Knowledge Globalization Conference, 13th International Knowledge Globalization Confernece 2018

Font Size:  Small  Medium  Large

HADOOP Cluster Distribution Engine (HCDE): The NameNode failover Solution with data traffic control and balancing load between DataNodes.

Alamgir Bhuyan

Last modified: 2018-01-13


Abstract — Now a day's data replication is commonly used in cloud storage systems. The traditional replication systems are not enough efficient to distribute the loads between NameNodes and low efficient synchronizing process cannot efficiently synchronize or update the data volume of DataNodes.  The HADOOP Cluster Distribution Engine (HCDE) is designed to balance the loads between NameNodes.
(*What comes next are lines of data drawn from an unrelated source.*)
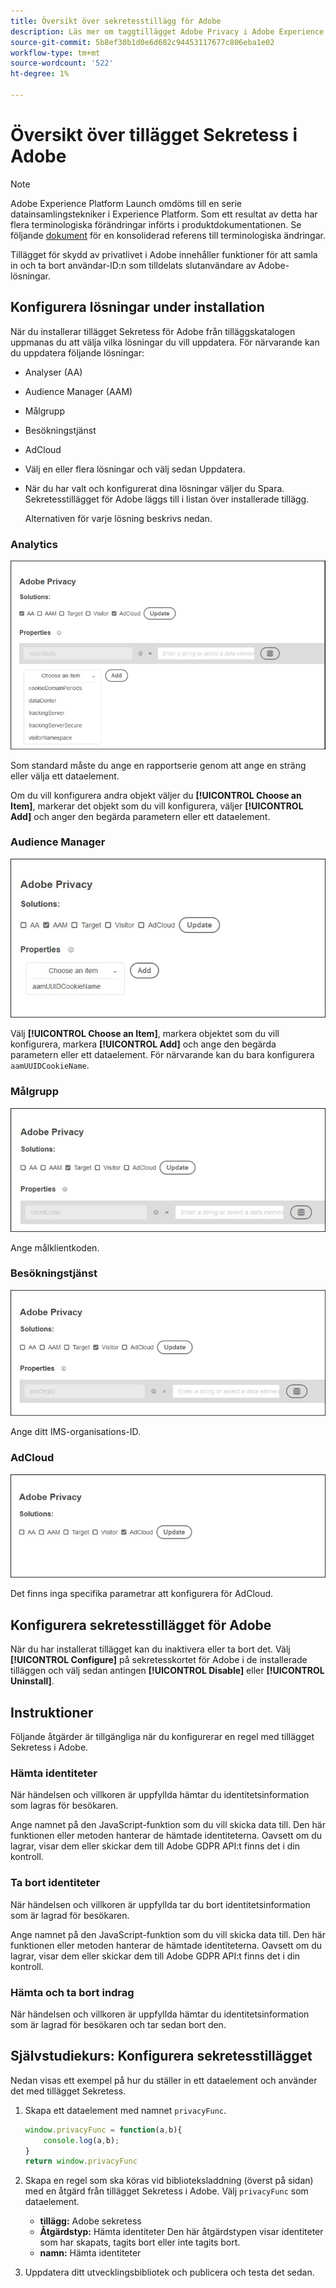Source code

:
 ```yaml
---
title: Översikt över sekretesstillägg för Adobe
description: Läs mer om taggtillägget Adobe Privacy i Adobe Experience Platform.
source-git-commit: 5b8ef30b1d0e6d682c94453117677c806eba1e02
workflow-type: tm+mt
source-wordcount: '522'
ht-degree: 1%

---
```


# Översikt över tillägget Sekretess i Adobe

>[!NOTE]
>
>Adobe Experience Platform Launch omdöms till en serie datainsamlingstekniker i Experience Platform. Som ett resultat av detta har flera terminologiska förändringar införts i produktdokumentationen. Se följande [dokument](../../../term-updates.md) för en konsoliderad referens till terminologiska ändringar.

Tillägget för skydd av privatlivet i Adobe innehåller funktioner för att samla in och ta bort användar-ID:n som tilldelats slutanvändare av Adobe-lösningar.

## Konfigurera lösningar under installation

När du installerar tillägget Sekretess för Adobe från tilläggskatalogen uppmanas du att välja vilka lösningar du vill uppdatera. För närvarande kan du uppdatera följande lösningar:

* Analyser (AA)
* Audience Manager (AAM)
* Målgrupp
* Besökningstjänst
* AdCloud
* Välj en eller flera lösningar och välj sedan Uppdatera.
* När du har valt och konfigurerat dina lösningar väljer du Spara. Sekretesstillägget för Adobe läggs till i listan över installerade tillägg.

   Alternativen för varje lösning beskrivs nedan.

### Analytics 

![](../../../images/ext-privacy-aa.jpg)

Som standard måste du ange en rapportserie genom att ange en sträng eller välja ett dataelement.

Om du vill konfigurera andra objekt väljer du **[!UICONTROL Choose an Item]**, markerar det objekt som du vill konfigurera, väljer **[!UICONTROL Add]** och anger den begärda parametern eller ett dataelement.

### Audience Manager

![](../../../images/ext-privacy-aam.jpg)

Välj **[!UICONTROL Choose an Item]**, markera objektet som du vill konfigurera, markera **[!UICONTROL Add]** och ange den begärda parametern eller ett dataelement. För närvarande kan du bara konfigurera `aamUUIDCookieName`.

### Målgrupp

![](../../../images/ext-privacy-target.jpg)

Ange målklientkoden.

### Besökningstjänst

![](../../../images/ext-privacy-visitor.jpg)

Ange ditt IMS-organisations-ID.

### AdCloud

![](../../../images/ext-privacy-adcloud.jpg)

Det finns inga specifika parametrar att konfigurera för AdCloud.

## Konfigurera sekretesstillägget för Adobe

När du har installerat tillägget kan du inaktivera eller ta bort det. Välj **[!UICONTROL Configure]** på sekretesskortet för Adobe i de installerade tilläggen och välj sedan antingen **[!UICONTROL Disable]** eller **[!UICONTROL Uninstall]**.

## Instruktioner

Följande åtgärder är tillgängliga när du konfigurerar en regel med tillägget Sekretess i Adobe.

### Hämta identiteter

När händelsen och villkoren är uppfyllda hämtar du identitetsinformation som lagras för besökaren.

Ange namnet på den JavaScript-funktion som du vill skicka data till. Den här funktionen eller metoden hanterar de hämtade identiteterna. Oavsett om du lagrar, visar dem eller skickar dem till Adobe GDPR API:t finns det i din kontroll.

### Ta bort identiteter

När händelsen och villkoren är uppfyllda tar du bort identitetsinformation som är lagrad för besökaren.

Ange namnet på den JavaScript-funktion som du vill skicka data till. Den här funktionen eller metoden hanterar de hämtade identiteterna. Oavsett om du lagrar, visar dem eller skickar dem till Adobe GDPR API:t finns det i din kontroll.

### Hämta och ta bort indrag

När händelsen och villkoren är uppfyllda hämtar du identitetsinformation som är lagrad för besökaren och tar sedan bort den.

## Självstudiekurs: Konfigurera sekretesstillägget

Nedan visas ett exempel på hur du ställer in ett dataelement och använder det med tillägget Sekretess.

1. Skapa ett dataelement med namnet `privacyFunc`.

   ```JavaScript
   window.privacyFunc = function(a,b){
       console.log(a,b);
   }
   return window.privacyFunc
   ```

1. Skapa en regel som ska köras vid biblioteksladdning (överst på sidan) med en åtgärd från tillägget Sekretess i Adobe.  Välj `privacyFunc` som dataelement.

   * **tillägg:** Adobe sekretess
   * **Åtgärdstyp:** Hämta identiteter Den här åtgärdstypen visar identiteter som har skapats, tagits bort eller inte tagits bort.
   * **namn:** Hämta identiteter

1. Uppdatera ditt utvecklingsbibliotek och publicera och testa det sedan.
Metadata synchronizer designed to synchronize the volume of the data by comparing the DataNodes. The HCDE has load log of the NameNodes which always updating the current hits load of the NameNodes. The HCDE forward the clients request to the least loaded NameNodes based on load log.   As loads are distribute to the NameNodes based current load of the NameNodes, it reduces the traffic of heavily loaded Namenodes or reduce searching time where data volume is huge which increase the efficiency of distributed database system. Failure of  DataNode/s interrupt the real time operation in distributed file system means while one or more DataNode/s falling down and become active again, in the mean time many changes can be done in other active DataNodes. As a result new client can get access to the least updated DataNodes and get older data. To avoid such mismatch the metadata synchronizer have feature to collecting the current data status of DataNodes and update metadata of the NameNodes and synchronize.